**AIM OF THE EXERCISE**
Pull out each line of the material below that contains the word "watch". Case counts.

**SUPPLIED DATA**
· · · · ·

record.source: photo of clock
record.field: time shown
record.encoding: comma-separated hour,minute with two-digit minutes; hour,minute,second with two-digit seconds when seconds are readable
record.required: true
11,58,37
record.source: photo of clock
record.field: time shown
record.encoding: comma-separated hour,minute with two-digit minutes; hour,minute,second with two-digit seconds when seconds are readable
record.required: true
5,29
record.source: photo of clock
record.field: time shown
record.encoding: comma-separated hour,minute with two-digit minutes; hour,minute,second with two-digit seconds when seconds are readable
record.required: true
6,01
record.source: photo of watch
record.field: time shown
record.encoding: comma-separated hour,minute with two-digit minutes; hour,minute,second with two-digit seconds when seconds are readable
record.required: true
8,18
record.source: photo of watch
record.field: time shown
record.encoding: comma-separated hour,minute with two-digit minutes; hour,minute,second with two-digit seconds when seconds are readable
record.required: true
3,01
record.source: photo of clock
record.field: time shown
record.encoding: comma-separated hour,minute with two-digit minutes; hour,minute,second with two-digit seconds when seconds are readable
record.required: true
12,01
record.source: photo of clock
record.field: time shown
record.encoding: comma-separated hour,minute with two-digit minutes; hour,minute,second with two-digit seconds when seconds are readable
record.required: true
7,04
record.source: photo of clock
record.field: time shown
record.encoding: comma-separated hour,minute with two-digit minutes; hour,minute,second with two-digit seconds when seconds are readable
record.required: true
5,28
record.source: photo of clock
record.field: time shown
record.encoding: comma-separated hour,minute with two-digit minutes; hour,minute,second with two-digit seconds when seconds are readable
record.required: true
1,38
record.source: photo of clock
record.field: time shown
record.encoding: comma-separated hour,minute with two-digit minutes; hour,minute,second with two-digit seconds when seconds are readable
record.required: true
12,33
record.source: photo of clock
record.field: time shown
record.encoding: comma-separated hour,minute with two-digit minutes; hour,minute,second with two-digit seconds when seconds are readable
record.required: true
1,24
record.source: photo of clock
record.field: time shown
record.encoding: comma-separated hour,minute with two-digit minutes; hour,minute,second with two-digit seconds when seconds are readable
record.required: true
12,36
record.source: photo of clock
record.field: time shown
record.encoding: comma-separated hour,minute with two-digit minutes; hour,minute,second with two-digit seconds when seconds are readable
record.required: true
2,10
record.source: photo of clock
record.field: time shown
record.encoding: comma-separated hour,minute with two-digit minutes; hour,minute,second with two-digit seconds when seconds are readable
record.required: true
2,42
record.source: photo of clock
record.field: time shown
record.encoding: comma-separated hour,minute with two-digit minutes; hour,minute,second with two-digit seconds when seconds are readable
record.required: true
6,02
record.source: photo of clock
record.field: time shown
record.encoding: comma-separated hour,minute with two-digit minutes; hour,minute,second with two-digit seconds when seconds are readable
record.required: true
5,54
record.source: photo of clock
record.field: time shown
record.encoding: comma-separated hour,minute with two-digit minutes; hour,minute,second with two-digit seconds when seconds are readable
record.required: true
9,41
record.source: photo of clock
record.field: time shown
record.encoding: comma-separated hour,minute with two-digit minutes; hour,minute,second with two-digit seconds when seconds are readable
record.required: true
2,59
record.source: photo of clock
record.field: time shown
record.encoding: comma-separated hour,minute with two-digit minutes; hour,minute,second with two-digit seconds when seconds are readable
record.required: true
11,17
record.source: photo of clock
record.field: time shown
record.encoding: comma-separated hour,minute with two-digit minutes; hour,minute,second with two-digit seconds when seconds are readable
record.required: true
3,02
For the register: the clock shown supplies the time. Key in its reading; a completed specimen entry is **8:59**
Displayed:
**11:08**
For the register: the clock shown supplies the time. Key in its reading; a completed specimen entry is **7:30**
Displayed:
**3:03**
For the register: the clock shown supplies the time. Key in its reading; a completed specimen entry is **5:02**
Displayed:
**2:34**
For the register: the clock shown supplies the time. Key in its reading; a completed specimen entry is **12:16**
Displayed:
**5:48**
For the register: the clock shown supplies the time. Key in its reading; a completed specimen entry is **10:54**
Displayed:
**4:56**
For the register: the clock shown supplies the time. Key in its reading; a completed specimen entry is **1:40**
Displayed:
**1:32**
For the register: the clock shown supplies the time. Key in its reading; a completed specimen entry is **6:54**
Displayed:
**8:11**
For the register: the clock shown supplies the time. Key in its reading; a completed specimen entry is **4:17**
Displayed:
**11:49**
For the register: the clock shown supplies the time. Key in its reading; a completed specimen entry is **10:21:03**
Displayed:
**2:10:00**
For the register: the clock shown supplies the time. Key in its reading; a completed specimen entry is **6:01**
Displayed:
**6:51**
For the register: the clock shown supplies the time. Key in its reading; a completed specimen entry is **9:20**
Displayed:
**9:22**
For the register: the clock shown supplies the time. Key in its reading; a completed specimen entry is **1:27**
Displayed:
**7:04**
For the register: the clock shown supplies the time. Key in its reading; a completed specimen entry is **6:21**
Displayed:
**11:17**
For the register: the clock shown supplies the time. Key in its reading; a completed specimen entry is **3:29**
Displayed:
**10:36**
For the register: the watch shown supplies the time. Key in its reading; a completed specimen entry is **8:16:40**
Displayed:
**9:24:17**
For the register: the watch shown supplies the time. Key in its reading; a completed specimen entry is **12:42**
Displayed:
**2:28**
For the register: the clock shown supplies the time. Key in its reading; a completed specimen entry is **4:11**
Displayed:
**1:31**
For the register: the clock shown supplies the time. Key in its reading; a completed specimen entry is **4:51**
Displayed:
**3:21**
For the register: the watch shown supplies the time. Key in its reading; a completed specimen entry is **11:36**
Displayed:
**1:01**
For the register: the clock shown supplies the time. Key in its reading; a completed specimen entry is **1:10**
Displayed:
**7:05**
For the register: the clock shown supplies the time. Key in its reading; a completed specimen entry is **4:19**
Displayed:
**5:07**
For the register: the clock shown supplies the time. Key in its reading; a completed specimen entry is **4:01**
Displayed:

· · · · ·

**RESPONSE**
record.source: photo of watch
record.source: photo of watch
For the register: the watch shown supplies the time. Key in its reading; a completed specimen entry is **8:16:40**
For the register: the watch shown supplies the time. Key in its reading; a completed specimen entry is **12:42**
For the register: the watch shown supplies the time. Key in its reading; a completed specimen entry is **11:36**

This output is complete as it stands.